**Exercise goal**
Quote exactly the lines running from the line with "Box the low wall at (4, 880)." to the end of the entries, including both, and nothing else.
----- Task data
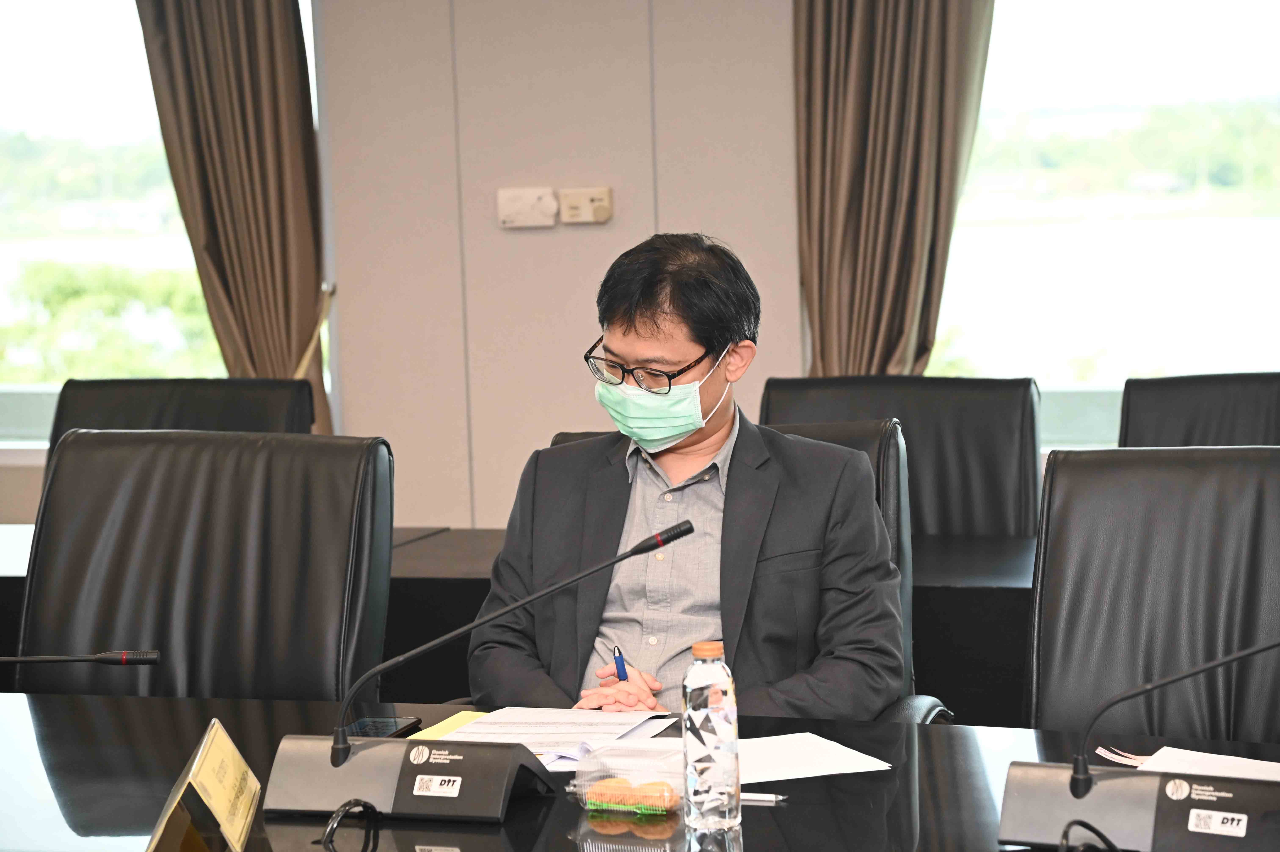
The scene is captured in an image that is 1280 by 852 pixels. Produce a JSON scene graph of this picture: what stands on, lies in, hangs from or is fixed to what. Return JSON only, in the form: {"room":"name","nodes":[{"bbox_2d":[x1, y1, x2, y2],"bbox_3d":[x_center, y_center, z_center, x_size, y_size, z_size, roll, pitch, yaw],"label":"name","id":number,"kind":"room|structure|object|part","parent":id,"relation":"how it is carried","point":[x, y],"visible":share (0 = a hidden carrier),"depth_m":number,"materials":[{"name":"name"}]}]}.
{"room":"office","nodes":[
{"label":"office","id":0,"kind":"room"},
{"bbox_2d":[312,0,807,529],"bbox_3d":[1.011,-0.640,6.571,5.000,2.849,0.180,0,5,18],"label":"wall","id":1,"kind":"structure","parent":0,"point":[589,232],"depth_m":6.89,"materials":[{"name":"paint"}]},
{"bbox_2d":[0,0,223,446],"bbox_3d":[-1.612,-0.737,7.681,1.659,1.584,0.096,0,5,18],"label":"window","id":2,"kind":"structure","parent":1,"relation":"in","point":[66,40],"depth_m":7.63,"materials":[{"name":"glass"}]},
{"bbox_2d":[134,0,334,435],"bbox_3d":[-0.902,-0.592,6.879,0.495,2.517,0.179,0,5,18],"label":"curtain","id":3,"kind":"object","parent":1,"relation":"attached to","point":[259,152],"visible":0.65,"depth_m":6.87,"materials":[{"name":"fabric"}]},
{"bbox_2d":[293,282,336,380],"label":"curtain tieback","id":4,"kind":"object","parent":1,"relation":"attached to","point":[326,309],"visible":0.34,"depth_m":7.09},
{"bbox_2d":[497,186,558,227],"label":"thermostat","id":5,"kind":"object","parent":1,"relation":"attached to","point":[522,212],"visible":0.99,"depth_m":6.59,"materials":[{"name":"white plastic"}]},
{"bbox_2d":[557,187,613,224],"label":"thermostat","id":6,"kind":"object","parent":1,"relation":"attached to","point":[597,217],"visible":0.99,"depth_m":6.55,"materials":[{"name":"beige"}]},
{"bbox_2d":[795,0,995,377],"bbox_3d":[0.541,-0.674,6.401,0.514,2.488,0.180,0,5,18],"label":"curtain","id":7,"kind":"object","parent":1,"relation":"attached to","point":[915,170],"visible":0.68,"depth_m":6.43,"materials":[{"name":"fabric"}]},
{"bbox_2d":[931,0,1279,446],"bbox_3d":[1.524,-0.790,6.510,1.985,1.688,0.108,0,5,18],"label":"window","id":8,"kind":"structure","parent":1,"relation":"in","point":[1221,26],"depth_m":6.68,"materials":[{"name":"glass"}]},
{"label":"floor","id":9,"kind":"structure","parent":0,"visible":0},
{"bbox_2d":[49,376,318,450],"bbox_3d":[-0.879,0.406,5.624,0.654,0.937,0.704,0,5,18],"label":"office chair","id":10,"kind":"object","parent":9,"relation":"on","point":[113,410],"visible":0.2,"depth_m":5.79,"materials":[{"name":"black leather"}]},
{"bbox_2d":[16,427,394,698],"bbox_3d":[-0.629,0.516,4.008,0.657,0.971,0.691,0,5,18],"label":"office chair","id":11,"kind":"object","parent":9,"relation":"on","point":[136,500],"visible":0.7,"depth_m":4.12,"materials":[{"name":"black leather"}]},
{"bbox_2d":[0,525,1034,726],"bbox_3d":[0.027,0.583,5.242,3.468,0.721,0.873,0,5,18],"label":"side table","id":12,"kind":"object","parent":9,"relation":"on","point":[935,549],"visible":0.15,"depth_m":4.90,"materials":[{"name":"black wood"}]},
{"bbox_2d":[0,689,1278,851],"bbox_3d":[-0.380,0.760,2.992,3.742,0.710,1.249,0,5,18],"label":"conference table","id":13,"kind":"object","parent":9,"relation":"on","point":[186,713],"visible":0.64,"depth_m":3.16,"materials":[{"name":"black"}]},
{"bbox_2d":[0,648,161,665],"bbox_3d":[-0.732,0.293,3.398,0.369,0.254,0.124,0,5,18],"label":"microphone","id":14,"kind":"object","parent":13,"relation":"on","point":[149,656],"visible":0.97,"depth_m":3.40,"materials":[{"name":"black plastic"}]},
{"bbox_2d":[144,718,262,851],"bbox_3d":[-0.392,0.351,2.784,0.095,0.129,0.260,-2,5,-5],"label":"name plate","id":15,"kind":"object","parent":13,"relation":"on","point":[219,803],"visible":1,"depth_m":2.75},
{"bbox_2d":[318,797,382,851],"bbox_3d":[-0.289,0.394,2.916,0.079,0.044,0.193,-2,5,-6],"label":"cable","id":16,"kind":"object","parent":13,"relation":"on","point":[344,805],"visible":0.98,"depth_m":2.96,"materials":[{"name":"black plastic"}]},
{"bbox_2d":[343,716,424,738],"bbox_3d":[-0.299,0.345,3.422,0.068,0.010,0.148,0,5,18],"label":"smartphone","id":17,"kind":"object","parent":13,"relation":"on","point":[364,728],"visible":0.52,"depth_m":3.44,"materials":[{"name":"black glass"}]},
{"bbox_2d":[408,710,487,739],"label":"paper","id":18,"kind":"object","parent":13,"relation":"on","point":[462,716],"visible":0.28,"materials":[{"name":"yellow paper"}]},
{"bbox_2d":[260,520,695,825],"bbox_3d":[-0.152,0.248,3.092,0.445,0.275,0.191,0,5,18],"label":"microphone","id":19,"kind":"object","parent":13,"relation":"on","point":[344,746],"visible":0.98,"depth_m":3.07,"materials":[{"name":"black metal"}]},
{"bbox_2d":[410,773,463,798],"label":"sticker","id":20,"kind":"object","parent":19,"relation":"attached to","point":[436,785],"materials":[{"name":"white paper"}]},
{"bbox_2d":[417,706,678,769],"bbox_3d":[-0.113,0.342,3.377,0.242,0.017,0.315,0,5,18],"label":"paper","id":21,"kind":"object","parent":13,"relation":"on","point":[489,716],"visible":0.59,"depth_m":3.40,"materials":[{"name":"white paper"}]},
{"bbox_2d":[569,740,686,814],"bbox_3d":[-0.001,0.350,3.019,0.126,0.058,0.106,0,5,18],"label":"plastic container","id":22,"kind":"object","parent":13,"relation":"on","point":[604,780],"visible":0.74,"depth_m":2.99,"materials":[{"name":"clear plastic"}]},
{"bbox_2d":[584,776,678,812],"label":"pastry","id":23,"kind":"object","parent":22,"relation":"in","point":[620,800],"visible":0.76,"depth_m":2.98,"materials":[{"name":"orange food"}]},
{"bbox_2d":[680,638,742,832],"bbox_3d":[0.067,0.298,2.930,0.057,0.181,0.057,2,6,30],"label":"water bottle","id":24,"kind":"object","parent":13,"relation":"on","point":[715,716],"visible":0.99,"depth_m":2.91,"materials":[{"name":"clear plastic"}]},
{"bbox_3d":[0.066,0.211,2.868,0.042,0.022,0.042,-5,6,-41],"label":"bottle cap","id":25,"kind":"part","parent":24,"relation":"part of","materials":[{"name":"brown plastic"}]},
{"bbox_2d":[739,791,787,802],"bbox_3d":[0.082,0.364,3.003,0.141,0.010,0.010,0,5,18],"label":"pen","id":26,"kind":"object","parent":13,"relation":"on","point":[762,798],"visible":0.49,"depth_m":2.99,"materials":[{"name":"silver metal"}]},
{"bbox_2d":[733,731,891,781],"bbox_3d":[0.112,0.352,3.217,0.231,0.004,0.230,-3,6,-21],"label":"paper","id":27,"kind":"object","parent":13,"relation":"on","point":[877,760],"visible":0.66,"depth_m":3.21,"materials":[{"name":"white paper"}]},
{"bbox_2d":[1057,818,1123,851],"bbox_3d":[0.417,0.391,2.735,0.116,0.062,0.162,-3,5,-11],"label":"cable","id":28,"kind":"object","parent":13,"relation":"on","point":[1088,825],"visible":0.98,"depth_m":2.77,"materials":[{"name":"black plastic"}]},
{"bbox_2d":[995,639,1279,847],"bbox_3d":[0.525,0.235,2.765,0.419,0.311,0.176,0,5,18],"label":"microphone","id":29,"kind":"object","parent":13,"relation":"on","point":[1088,788],"visible":0.98,"depth_m":2.78,"materials":[{"name":"black metal"}]},
{"bbox_2d":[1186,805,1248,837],"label":"sticker","id":30,"kind":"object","parent":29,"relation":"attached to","point":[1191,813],"visible":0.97,"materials":[{"name":"white paper"}]},
{"bbox_2d":[1097,744,1279,780],"bbox_3d":[0.602,0.346,3.058,0.260,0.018,0.239,0,5,18],"label":"paper","id":31,"kind":"object","parent":13,"relation":"on","point":[1231,763],"visible":0.42,"depth_m":3.08,"materials":[{"name":"white paper"}]},
{"bbox_2d":[536,420,933,721],"bbox_3d":[0.067,0.498,4.139,0.671,0.939,0.722,0,5,18],"label":"office chair","id":32,"kind":"object","parent":9,"relation":"on","point":[890,490],"visible":0.06,"depth_m":4.26,"materials":[{"name":"black leather"}]},
{"bbox_2d":[466,231,906,721],"bbox_3d":[0.066,0.234,4.016,0.521,0.932,0.711,-2,5,-9],"label":"man","id":33,"kind":"object","parent":32,"relation":"on","point":[725,331],"visible":0.84,"depth_m":3.87},
{"bbox_2d":[611,644,629,680],"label":"pen","id":34,"kind":"object","parent":33,"relation":"in","point":[622,671],"visible":0.63,"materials":[{"name":"blue plastic"}]},
{"bbox_2d":[758,374,1044,539],"bbox_3d":[0.398,0.414,5.182,0.636,0.957,0.690,0,5,18],"label":"office chair","id":35,"kind":"object","parent":9,"relation":"on","point":[978,430],"visible":0.34,"depth_m":5.30,"materials":[{"name":"black leather"}]},
{"bbox_2d":[1027,445,1279,741],"bbox_3d":[0.666,0.532,3.515,0.653,0.960,0.698,0,5,18],"label":"office chair","id":36,"kind":"object","parent":9,"relation":"on","point":[1248,517],"visible":0.83,"depth_m":3.68,"materials":[{"name":"black leather"}]},
{"bbox_2d":[1117,372,1279,449],"bbox_3d":[1.038,0.403,5.026,0.634,0.937,0.683,0,5,18],"label":"office chair","id":37,"kind":"object","parent":9,"relation":"on","point":[1233,408],"visible":0.35,"depth_m":5.19,"materials":[{"name":"black leather"}]},
{"label":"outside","id":38,"kind":"structure","parent":0,"visible":0},
{"label":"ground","id":39,"kind":"structure","parent":38,"visible":0},
{"bbox_2d":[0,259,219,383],"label":"tree","id":40,"kind":"object","parent":39,"relation":"on","point":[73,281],"visible":0.35,"materials":[{"name":"green plant"}]},
{"bbox_2d":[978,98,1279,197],"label":"tree","id":41,"kind":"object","parent":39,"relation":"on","point":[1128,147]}
]}

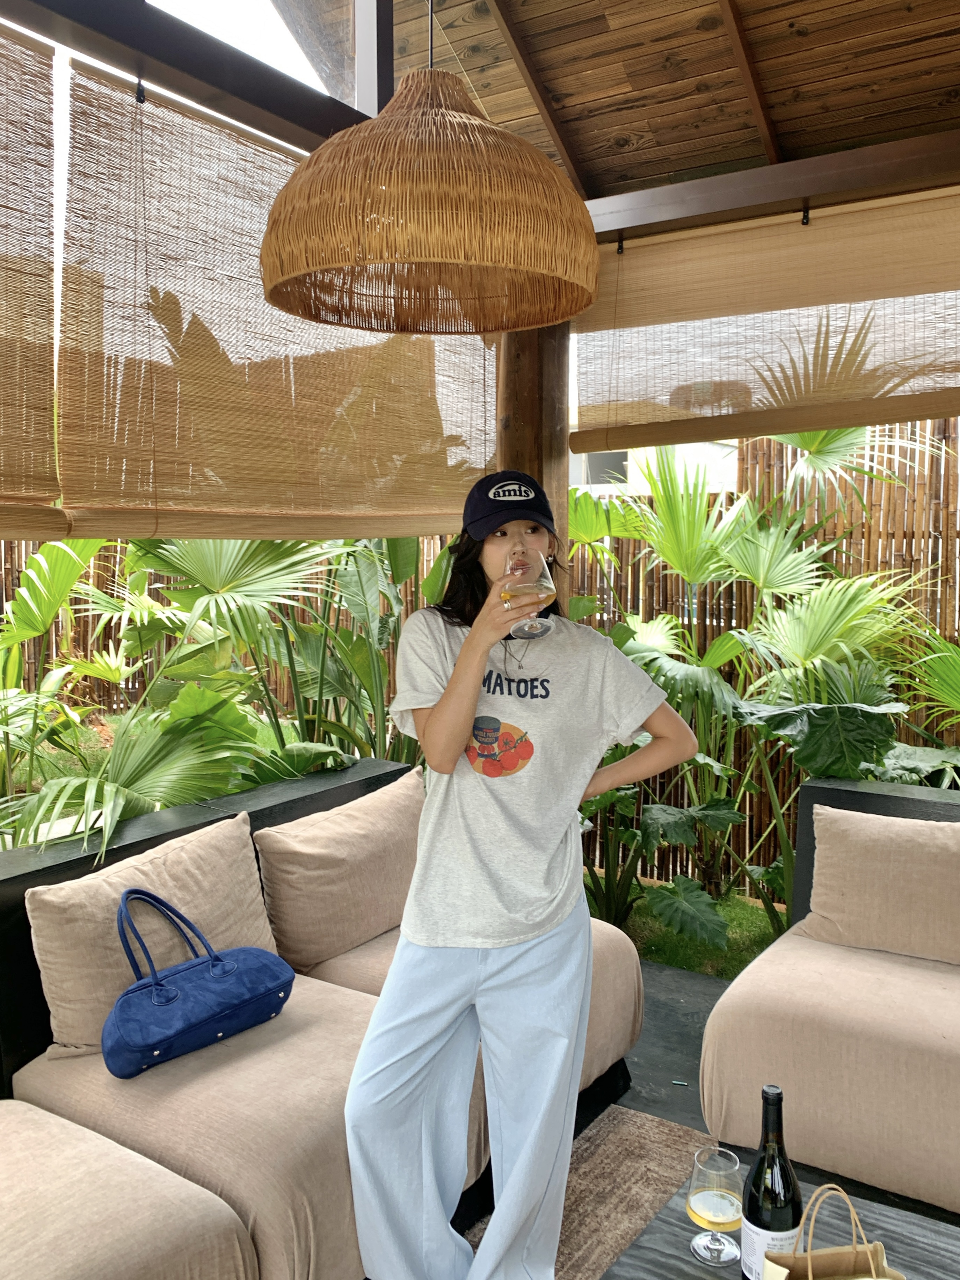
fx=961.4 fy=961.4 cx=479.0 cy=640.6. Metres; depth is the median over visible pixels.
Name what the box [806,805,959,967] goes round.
cushion
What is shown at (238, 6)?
window
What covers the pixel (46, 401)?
bamboo blind
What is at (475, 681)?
woman
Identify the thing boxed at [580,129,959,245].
wooden beam
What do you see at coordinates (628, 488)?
building
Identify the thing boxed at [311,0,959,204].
wooden ceiling
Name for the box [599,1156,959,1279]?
coffee table
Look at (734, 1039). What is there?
sofa
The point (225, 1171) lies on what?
sofa
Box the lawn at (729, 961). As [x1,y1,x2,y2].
[617,884,784,980]
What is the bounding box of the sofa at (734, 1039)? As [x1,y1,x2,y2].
[696,777,959,1221]
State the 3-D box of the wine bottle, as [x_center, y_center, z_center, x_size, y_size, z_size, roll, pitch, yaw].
[0.434,0.822,1.426,0.086,0.341,0.087,4,6,33]
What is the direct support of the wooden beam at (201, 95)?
attached to the wooden ceiling
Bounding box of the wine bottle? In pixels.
[739,1080,802,1279]
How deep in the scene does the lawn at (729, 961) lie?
3.90 m
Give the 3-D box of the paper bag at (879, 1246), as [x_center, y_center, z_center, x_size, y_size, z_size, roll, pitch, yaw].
[0.475,0.870,1.281,0.192,0.284,0.141,-1,5,-7]
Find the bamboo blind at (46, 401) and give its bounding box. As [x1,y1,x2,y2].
[0,20,63,539]
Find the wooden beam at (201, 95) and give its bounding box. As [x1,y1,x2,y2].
[2,0,377,151]
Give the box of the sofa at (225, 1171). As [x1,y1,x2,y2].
[0,762,643,1279]
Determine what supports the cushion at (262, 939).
on the sofa at (225, 1171)
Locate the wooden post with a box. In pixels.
[494,318,572,602]
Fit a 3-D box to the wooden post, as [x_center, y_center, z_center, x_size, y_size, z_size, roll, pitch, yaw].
[0.182,-0.143,3.466,0.322,2.609,0.309,4,6,33]
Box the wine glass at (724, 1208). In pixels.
[685,1144,742,1265]
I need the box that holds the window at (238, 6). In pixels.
[144,0,381,117]
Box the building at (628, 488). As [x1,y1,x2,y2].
[569,439,740,497]
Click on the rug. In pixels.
(613, 1152)
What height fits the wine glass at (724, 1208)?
0.170 m
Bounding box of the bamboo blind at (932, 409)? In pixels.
[572,183,959,455]
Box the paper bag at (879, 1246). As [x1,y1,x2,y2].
[757,1181,905,1279]
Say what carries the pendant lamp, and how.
hanging from the wooden ceiling
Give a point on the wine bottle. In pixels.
(755, 1184)
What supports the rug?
on the floor
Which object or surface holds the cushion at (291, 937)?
on the sofa at (225, 1171)
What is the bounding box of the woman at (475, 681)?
[340,469,697,1279]
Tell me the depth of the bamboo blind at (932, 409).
2.85 m
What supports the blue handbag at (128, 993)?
on the sofa at (225, 1171)
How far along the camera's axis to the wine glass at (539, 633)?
1.89 m
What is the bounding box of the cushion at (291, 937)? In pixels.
[252,769,426,975]
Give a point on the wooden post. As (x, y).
(550, 380)
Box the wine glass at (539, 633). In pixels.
[500,547,556,639]
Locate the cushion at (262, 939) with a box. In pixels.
[25,811,283,1062]
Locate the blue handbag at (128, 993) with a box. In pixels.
[104,890,295,1078]
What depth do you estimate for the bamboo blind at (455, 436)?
2.27 m
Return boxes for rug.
[464,1105,714,1279]
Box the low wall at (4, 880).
[0,757,419,1090]
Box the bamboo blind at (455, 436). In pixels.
[52,56,497,537]
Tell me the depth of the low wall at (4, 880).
2.33 m
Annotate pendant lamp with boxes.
[258,52,600,336]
----------
**Expected answer**
Box the low wall at (4, 880).
[0,757,419,1090]
Box the bamboo blind at (455, 436). In pixels.
[52,56,497,537]
Tell me the depth of the low wall at (4, 880).
2.33 m
Annotate pendant lamp with boxes.
[258,52,600,336]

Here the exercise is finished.